• TEXTO PROPORCIONADO:
Viajaron por todo el mundo, en algún lugar nació un nuevo hijo, Miguel, en Egipto nació una nueva hija, Jaya. En Argentina, nació otra hija, Ana. Ana y su padre establecieron una relación de amor única e impresionante durante toda la vida. Isaac mandó hacer para su hija, un colchón de pétalos de rosas.

Cuando Isaac murió, su hija Ana mandó a hacer una máscara de yeso del rostro de su padre. Y durante todos los días de su vida, besó esa máscara antes de dormirse.

Ana era bella, parecida a una actriz de cine que cantaba ronco y tenía las mejores piernas del mundo, la alemana Marlene Dietrich. Fue por eso que a un famoso basquetbolista español de la época, Gabriel Ferrer, le gustó. Hizo galanterías de macho poderoso, y se casó con la bonita del baile.

A veces Ana en sus arranques, cuando ya era madre de los 4 hijos que tuvieron, decía iracunda “porqué me habré casado con un tipo de la vega”. Enrabiada por la poca cultura de Gabriel. Eso porque Ana amaba los libros y saber.

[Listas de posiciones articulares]
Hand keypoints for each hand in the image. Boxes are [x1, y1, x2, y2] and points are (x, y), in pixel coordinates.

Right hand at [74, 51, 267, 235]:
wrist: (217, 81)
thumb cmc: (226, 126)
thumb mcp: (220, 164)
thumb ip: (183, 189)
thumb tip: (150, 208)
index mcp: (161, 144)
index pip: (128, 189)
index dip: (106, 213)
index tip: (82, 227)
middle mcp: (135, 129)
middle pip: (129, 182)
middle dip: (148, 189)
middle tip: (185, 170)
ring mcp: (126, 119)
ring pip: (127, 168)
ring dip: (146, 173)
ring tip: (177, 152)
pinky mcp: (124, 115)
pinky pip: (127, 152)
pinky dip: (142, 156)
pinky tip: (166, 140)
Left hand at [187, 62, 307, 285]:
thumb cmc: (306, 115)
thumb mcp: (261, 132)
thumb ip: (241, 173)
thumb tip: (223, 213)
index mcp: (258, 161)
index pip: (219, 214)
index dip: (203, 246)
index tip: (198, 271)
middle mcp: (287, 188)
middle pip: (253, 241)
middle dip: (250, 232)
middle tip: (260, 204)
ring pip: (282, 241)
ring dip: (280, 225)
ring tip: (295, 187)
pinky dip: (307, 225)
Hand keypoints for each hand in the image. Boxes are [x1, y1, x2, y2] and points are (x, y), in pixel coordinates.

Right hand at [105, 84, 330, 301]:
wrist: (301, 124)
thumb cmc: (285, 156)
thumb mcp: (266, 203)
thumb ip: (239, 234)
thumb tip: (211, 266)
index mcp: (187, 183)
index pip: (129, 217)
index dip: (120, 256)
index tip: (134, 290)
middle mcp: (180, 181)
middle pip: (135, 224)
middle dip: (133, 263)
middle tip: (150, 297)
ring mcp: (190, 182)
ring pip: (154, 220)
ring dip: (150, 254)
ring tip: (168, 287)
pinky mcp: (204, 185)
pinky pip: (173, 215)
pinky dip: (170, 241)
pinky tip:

• APLICA LO LEÍDO:
A - Extrae del texto, por favor, el fragmento que va de "Cuando Isaac murió, su" a "bonita del baile.".
B - Según el texto, ¿qué mandó hacer Ana cuando murió Isaac?
Los registros proceden de otra fuente.

• RESPUESTAS POR TAREA:
A -
Cuando Isaac murió, su hija Ana mandó a hacer una máscara de yeso del rostro de su padre. Y durante todos los días de su vida, besó esa máscara antes de dormirse.

Ana era bella, parecida a una actriz de cine que cantaba ronco y tenía las mejores piernas del mundo, la alemana Marlene Dietrich. Fue por eso que a un famoso basquetbolista español de la época, Gabriel Ferrer, le gustó. Hizo galanterías de macho poderoso, y se casó con la bonita del baile.

B - Una máscara de yeso del rostro de su padre.